--- Page excerpt ---
There was also endorsed by John E. King, on the original bill of sale of the personal property, this direction: —

"Please deliver this to

" Erel Potter," —

meaning, as the evidence explained, Mr. Zuriel Potter, of Johnston, who was then custodian of the personal property of the late Henry King, and was subsequently appointed, and now is, administrator on his estate.

The answer of William H. King admitted the delivery to him of the envelope containing the deed of trust and bill of sale above, and alleged that "he retained the same in his possession some two or three days, and in the meantime showed the same to said Sylvester Stone, Andrew Moffat and Zuriel Potter, and was requested by said Moffat to let him take said deed of trust, in order to put the same on record, to which the respondent replied: `No; I am going into the city tomorrow, and I will attend to it myself,' or words to that effect; but afterwards, being unwilling to accept and enter upon the execution of said trusts, he neglected to comply with said request, and finally, as he then supposed, as the simplest method of ridding himself of the trouble thereof, and with that intent alone, and with no intent, knowledge, or idea of prejudicing, or in any way affecting the rights of the complainants, or other heirs of the said Henry King thereunder, and without any request to do so by the said John E. King, carried back the said deed of trust to the said John," c.
--- Material ---
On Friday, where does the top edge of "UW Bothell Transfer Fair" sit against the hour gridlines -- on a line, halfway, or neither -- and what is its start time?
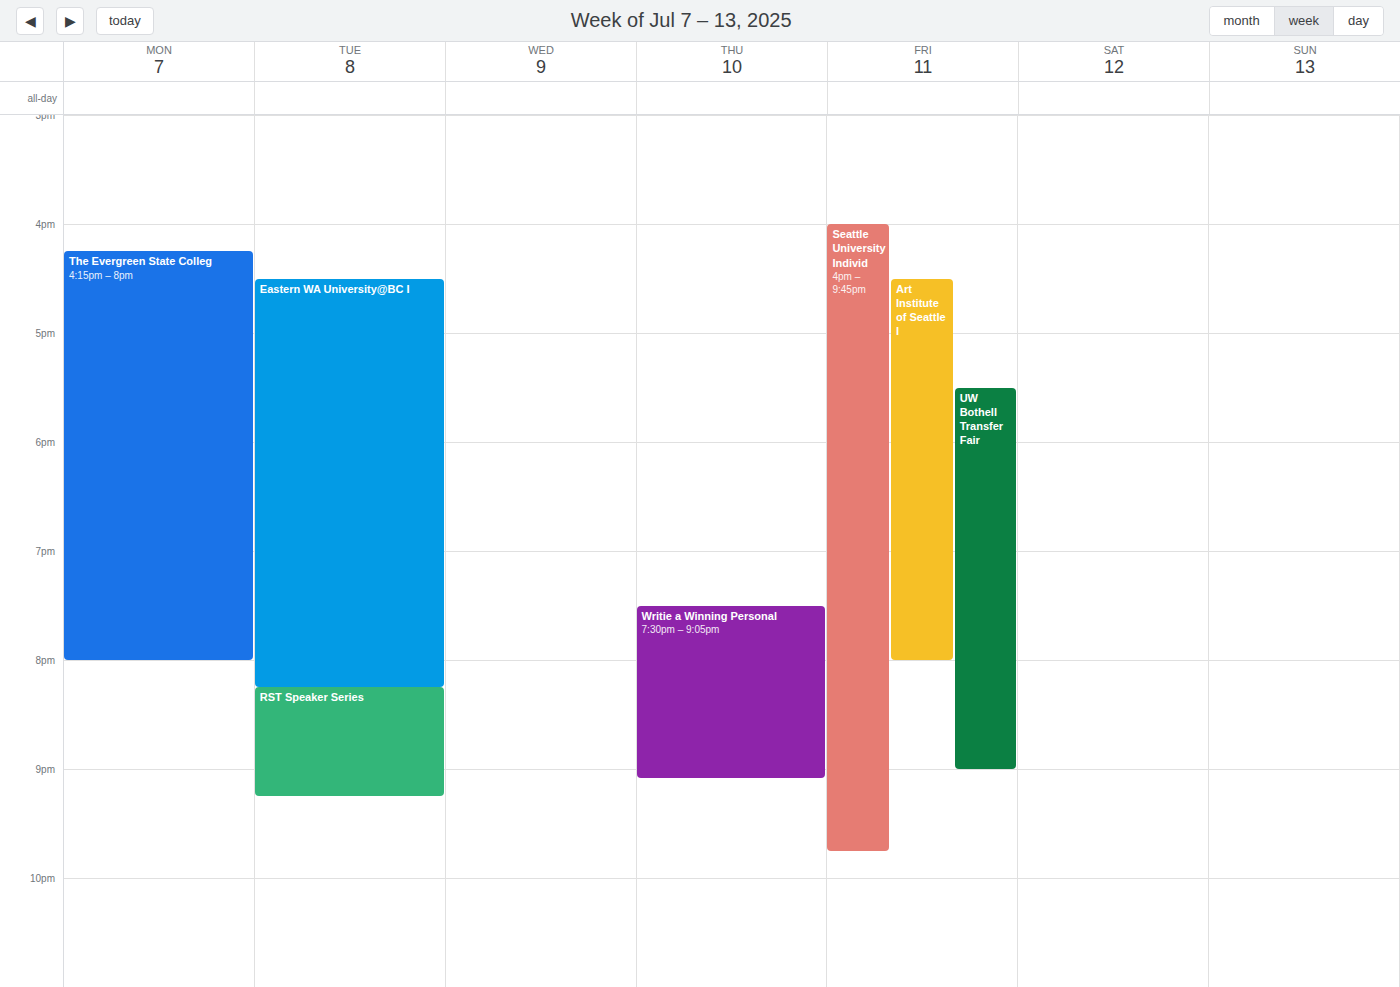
---
- Instructions to follow
Using the excerpt above about Henry King's estate, say whether each statement agrees with it. Answer yes or no for each, and quote the deciding words.
1. William H. King told Moffat that he would attend to the deed of trust himself.
2. John E. King asked William H. King to carry the deed of trust back to him.
3. Zuriel Potter is now the administrator of Henry King's estate.

- Written solution
1. Yes: "I am going into the city tomorrow, and I will attend to it myself"
2. No: "without any request to do so by the said John E. King"
3. Yes: "was subsequently appointed, and now is, administrator on his estate"